> [TASK TO CARRY OUT]: Every entry below should be reproduced exactly, with all pictures left out.

■ ■ ■ ■ ■

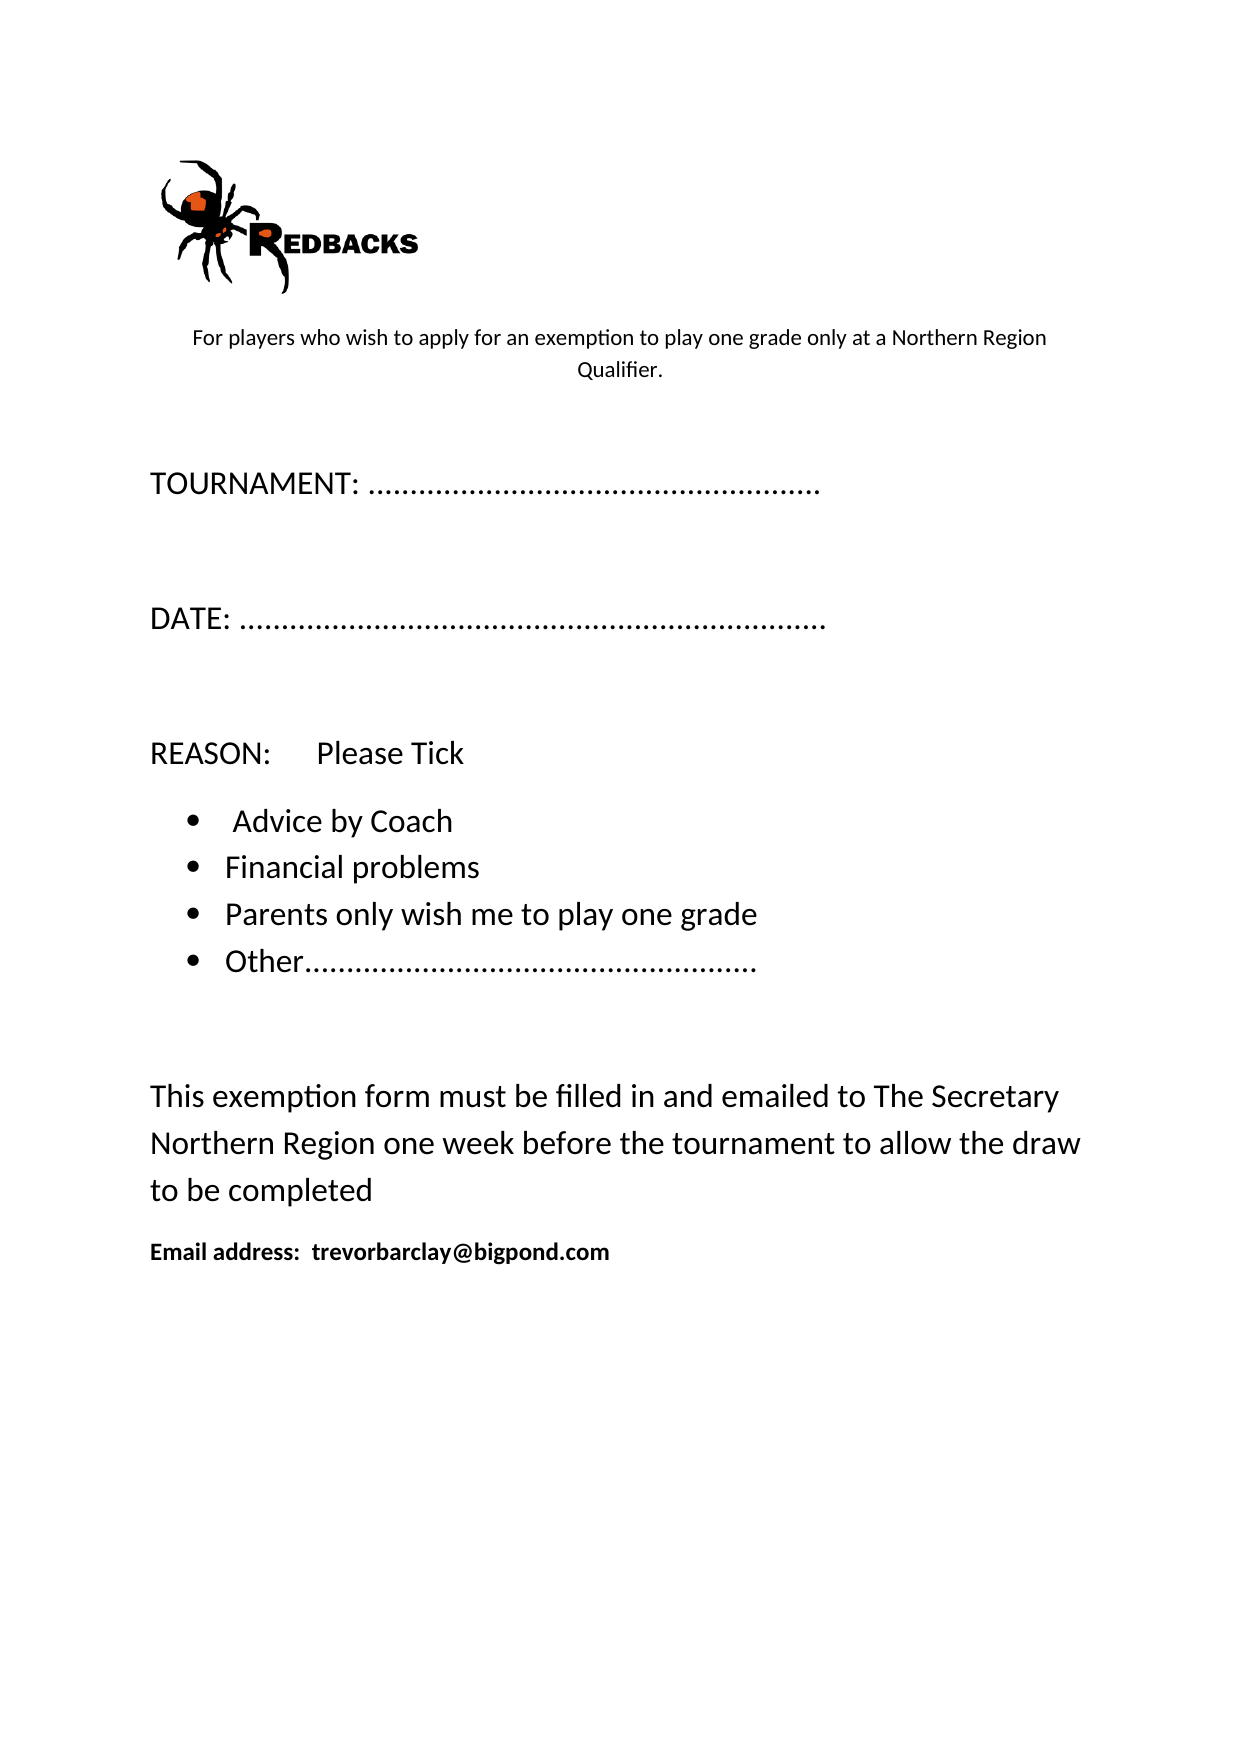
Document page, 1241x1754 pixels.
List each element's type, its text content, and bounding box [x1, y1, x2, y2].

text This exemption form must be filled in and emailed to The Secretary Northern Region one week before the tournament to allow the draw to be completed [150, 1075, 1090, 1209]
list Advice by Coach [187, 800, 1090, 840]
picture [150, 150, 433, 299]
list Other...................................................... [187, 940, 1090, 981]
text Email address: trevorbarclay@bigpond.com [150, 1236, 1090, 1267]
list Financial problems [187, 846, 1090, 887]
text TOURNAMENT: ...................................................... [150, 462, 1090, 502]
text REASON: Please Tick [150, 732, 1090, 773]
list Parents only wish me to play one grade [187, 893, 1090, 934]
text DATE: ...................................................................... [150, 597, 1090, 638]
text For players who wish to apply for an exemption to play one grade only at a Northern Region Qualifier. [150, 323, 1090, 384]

■ ■ ■ ■ ■

> [FINISHED TASK]:
Document page, 1241x1754 pixels.
List each element's type, its text content, and bounding box [x1, y1, x2, y2].

text This exemption form must be filled in and emailed to The Secretary Northern Region one week before the tournament to allow the draw to be completed [150, 1075, 1090, 1209]
list Advice by Coach [187, 800, 1090, 840]
picture [150, 150, 433, 299]
list Other...................................................... [187, 940, 1090, 981]
text Email address: trevorbarclay@bigpond.com [150, 1236, 1090, 1267]
list Financial problems [187, 846, 1090, 887]
text TOURNAMENT: ...................................................... [150, 462, 1090, 502]
text REASON: Please Tick [150, 732, 1090, 773]
list Parents only wish me to play one grade [187, 893, 1090, 934]
text DATE: ...................................................................... [150, 597, 1090, 638]
text For players who wish to apply for an exemption to play one grade only at a Northern Region Qualifier. [150, 323, 1090, 384]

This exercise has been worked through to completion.